Please repeat the listing below exactly, but do not include its pictures.

┄┄┄┄┄┄

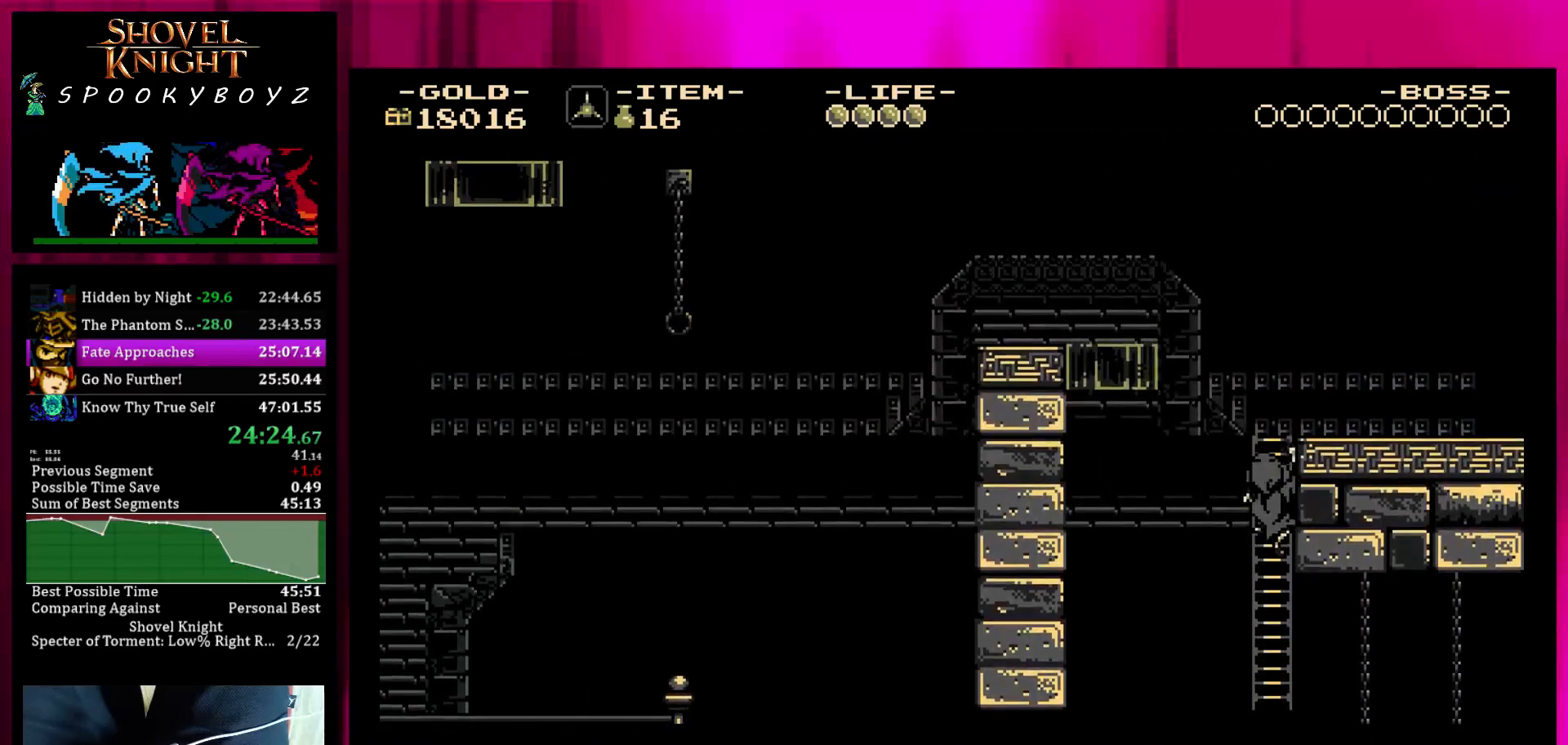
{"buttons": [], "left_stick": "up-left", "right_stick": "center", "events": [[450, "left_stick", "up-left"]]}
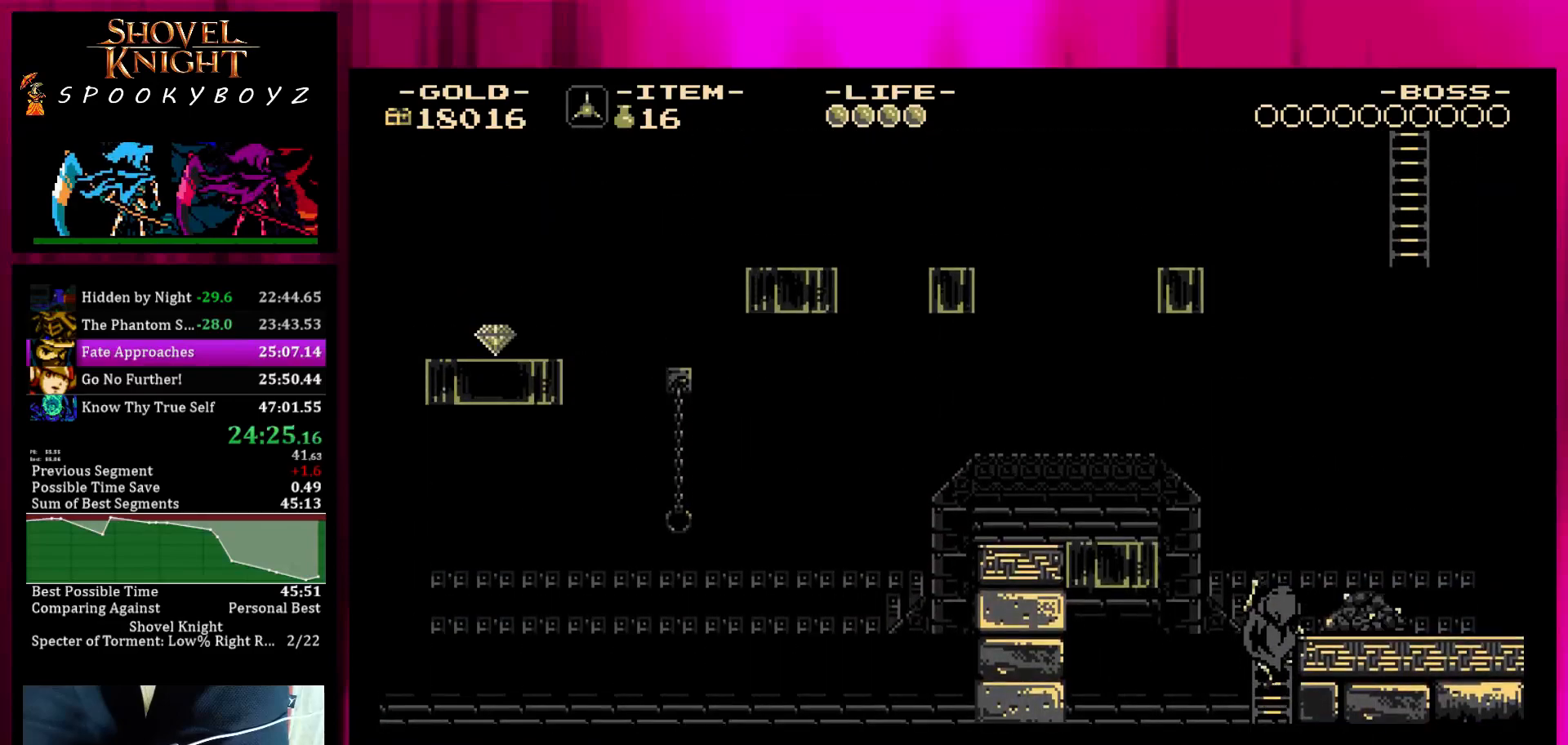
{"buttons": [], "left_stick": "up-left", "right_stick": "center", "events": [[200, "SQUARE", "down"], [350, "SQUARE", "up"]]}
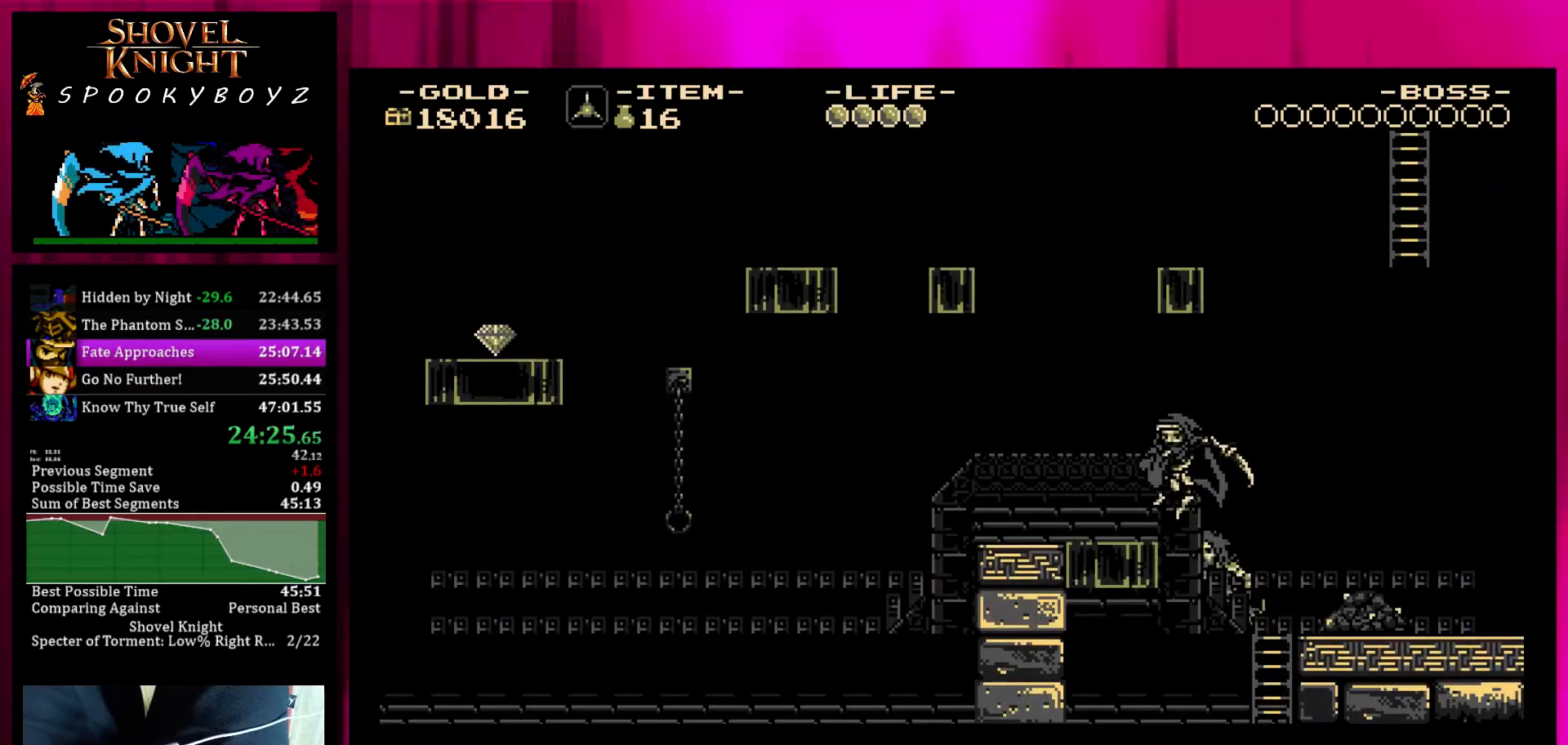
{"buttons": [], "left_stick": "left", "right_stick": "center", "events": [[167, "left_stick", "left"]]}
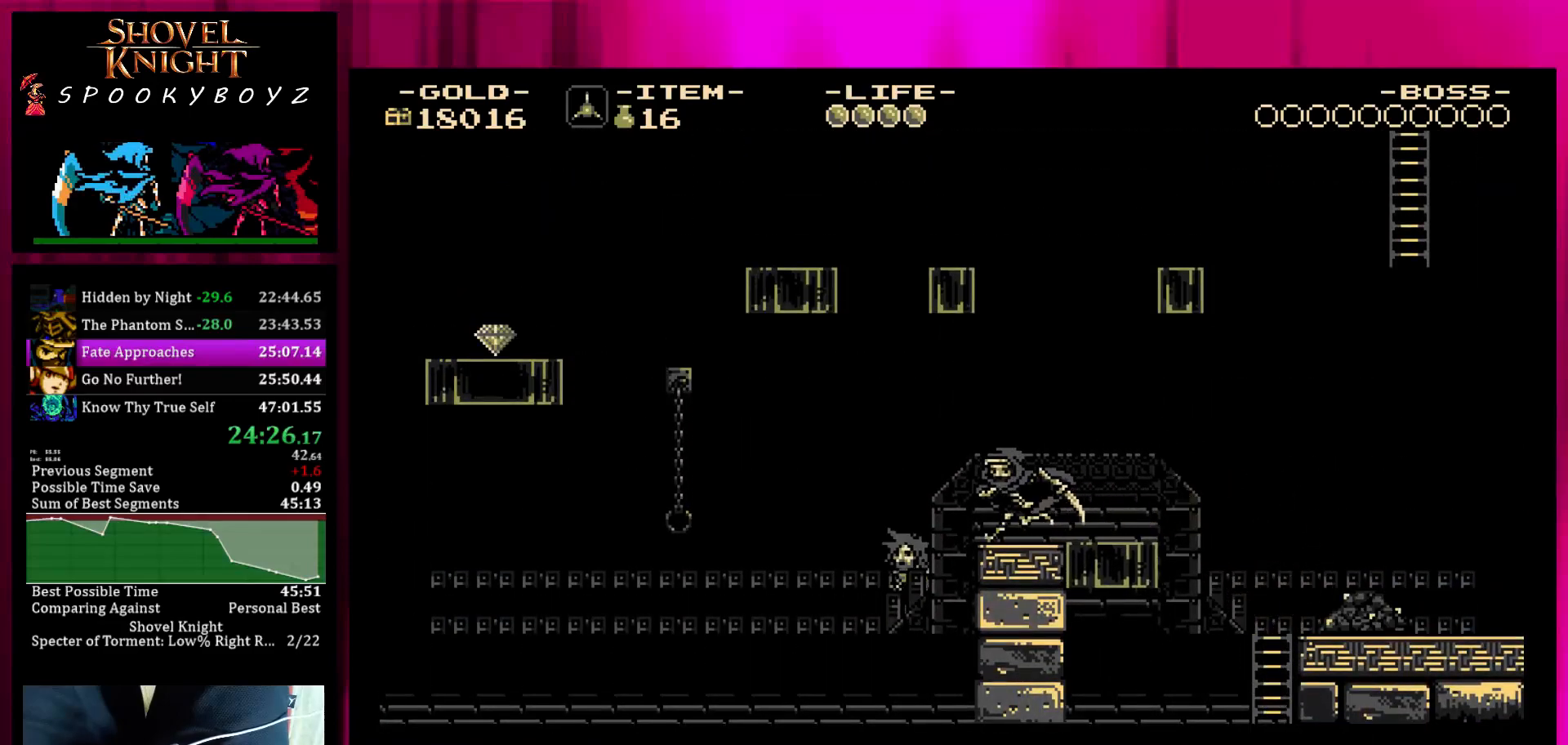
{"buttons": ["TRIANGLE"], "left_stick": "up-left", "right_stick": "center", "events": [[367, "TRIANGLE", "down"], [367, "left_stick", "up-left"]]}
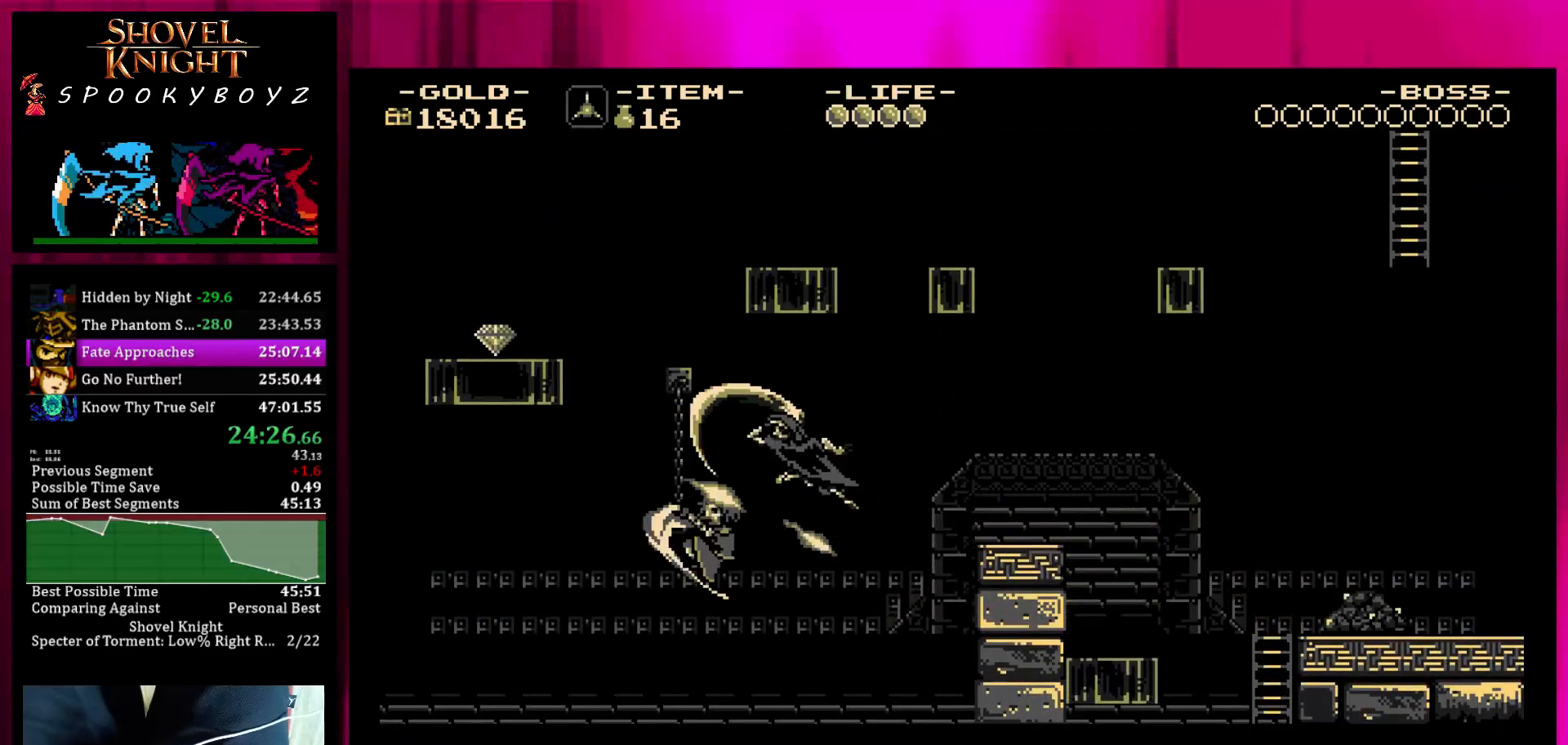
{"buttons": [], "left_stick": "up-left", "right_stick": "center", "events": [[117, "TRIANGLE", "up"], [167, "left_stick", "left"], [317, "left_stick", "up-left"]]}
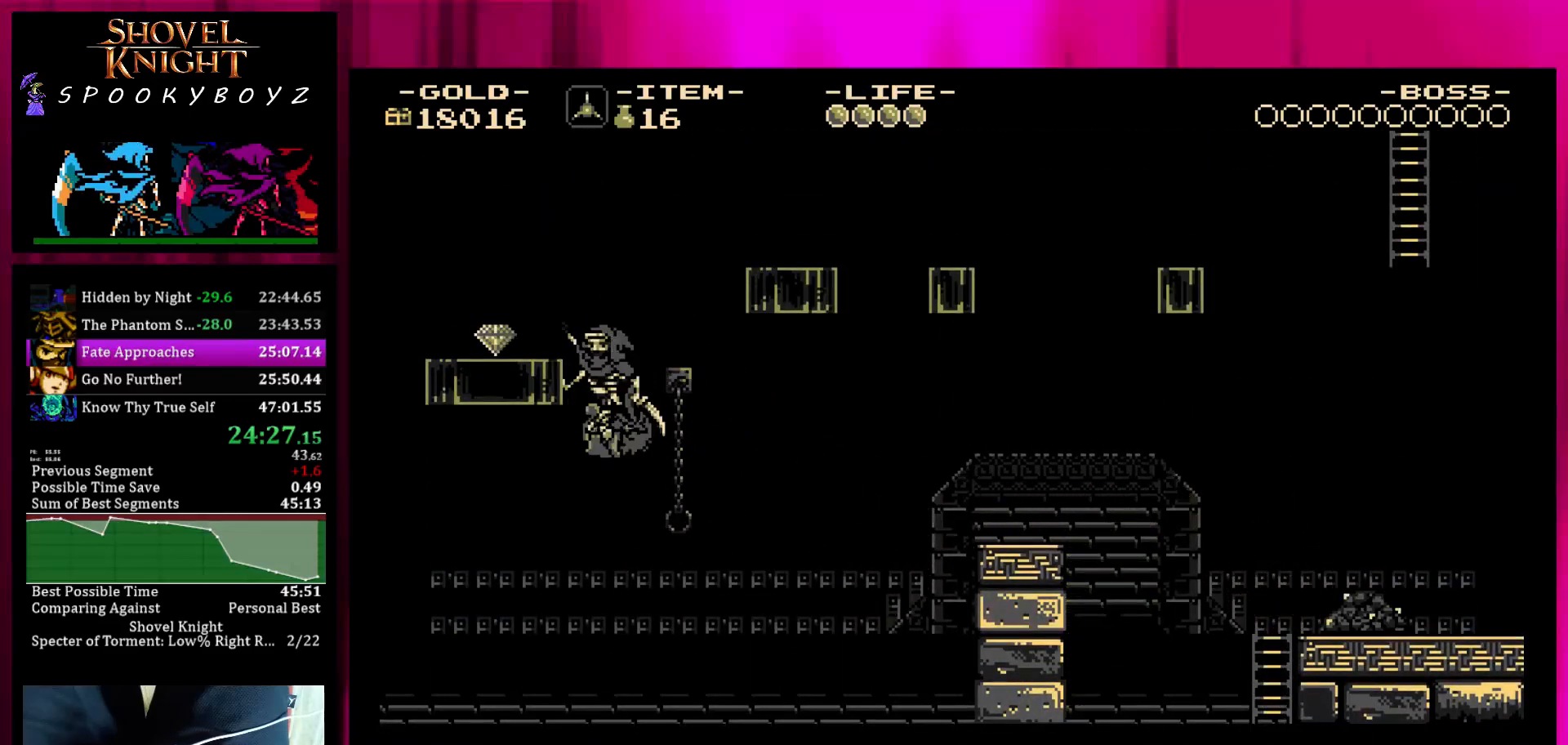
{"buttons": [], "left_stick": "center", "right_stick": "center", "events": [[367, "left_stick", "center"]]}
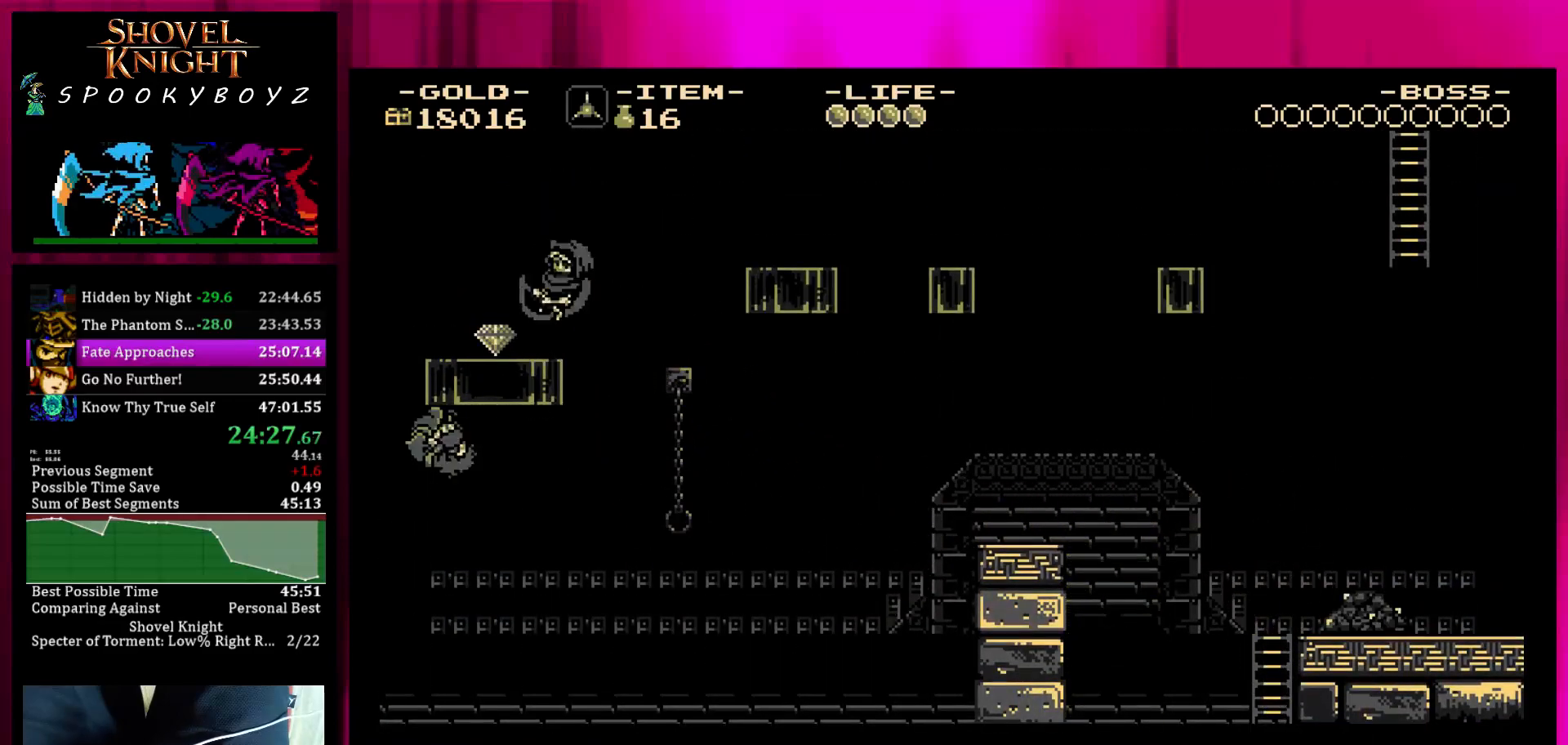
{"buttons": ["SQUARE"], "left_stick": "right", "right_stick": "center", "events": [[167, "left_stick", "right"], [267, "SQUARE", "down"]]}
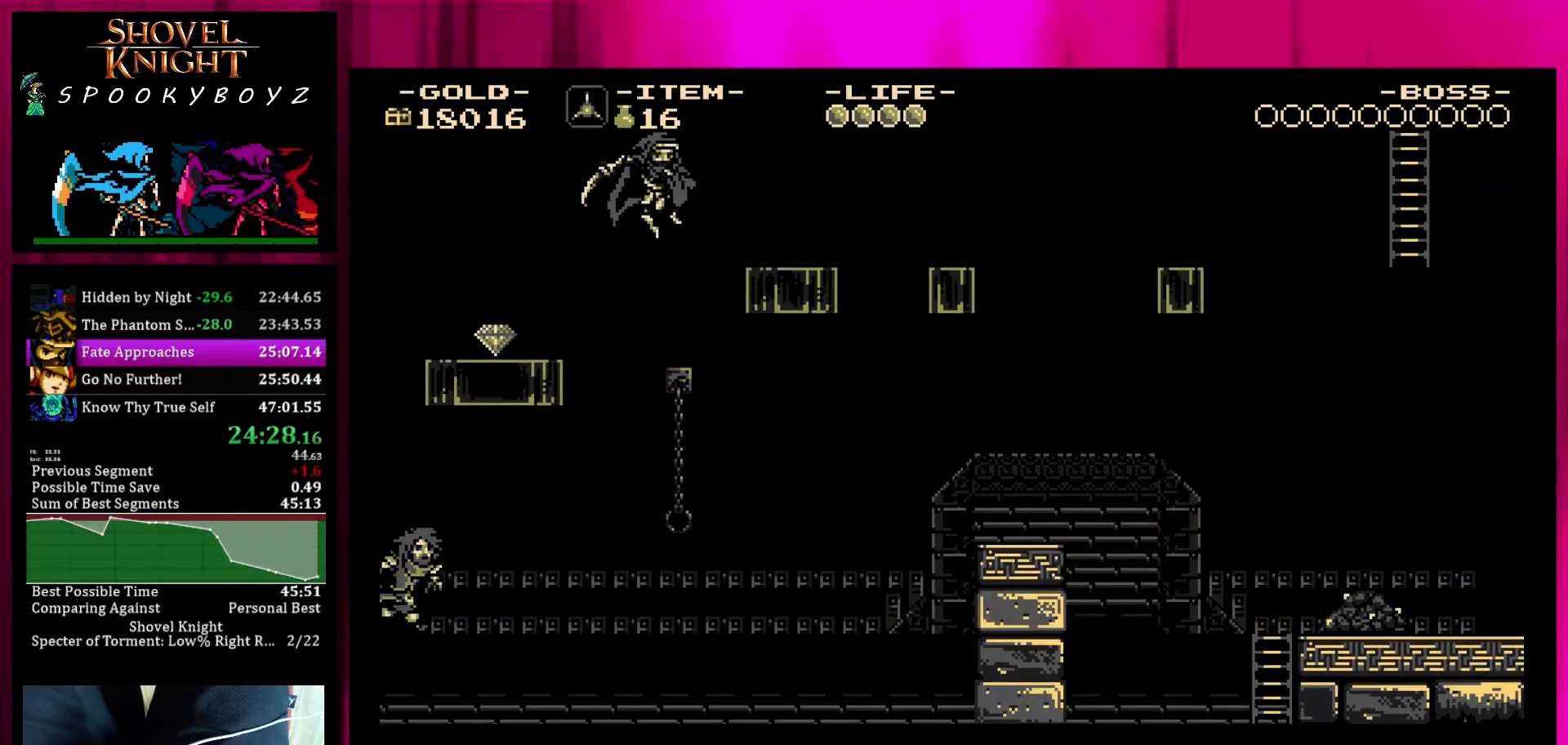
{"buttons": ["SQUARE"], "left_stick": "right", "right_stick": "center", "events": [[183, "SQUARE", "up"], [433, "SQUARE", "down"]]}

┄┄┄┄┄┄

> [Answer for the task]:
{"buttons": [], "left_stick": "up-left", "right_stick": "center", "events": [[450, "left_stick", "up-left"]]}
{"buttons": [], "left_stick": "up-left", "right_stick": "center", "events": [[200, "SQUARE", "down"], [350, "SQUARE", "up"]]}
{"buttons": [], "left_stick": "left", "right_stick": "center", "events": [[167, "left_stick", "left"]]}
{"buttons": ["TRIANGLE"], "left_stick": "up-left", "right_stick": "center", "events": [[367, "TRIANGLE", "down"], [367, "left_stick", "up-left"]]}
{"buttons": [], "left_stick": "up-left", "right_stick": "center", "events": [[117, "TRIANGLE", "up"], [167, "left_stick", "left"], [317, "left_stick", "up-left"]]}
{"buttons": [], "left_stick": "center", "right_stick": "center", "events": [[367, "left_stick", "center"]]}
{"buttons": ["SQUARE"], "left_stick": "right", "right_stick": "center", "events": [[167, "left_stick", "right"], [267, "SQUARE", "down"]]}
{"buttons": ["SQUARE"], "left_stick": "right", "right_stick": "center", "events": [[183, "SQUARE", "up"], [433, "SQUARE", "down"]]}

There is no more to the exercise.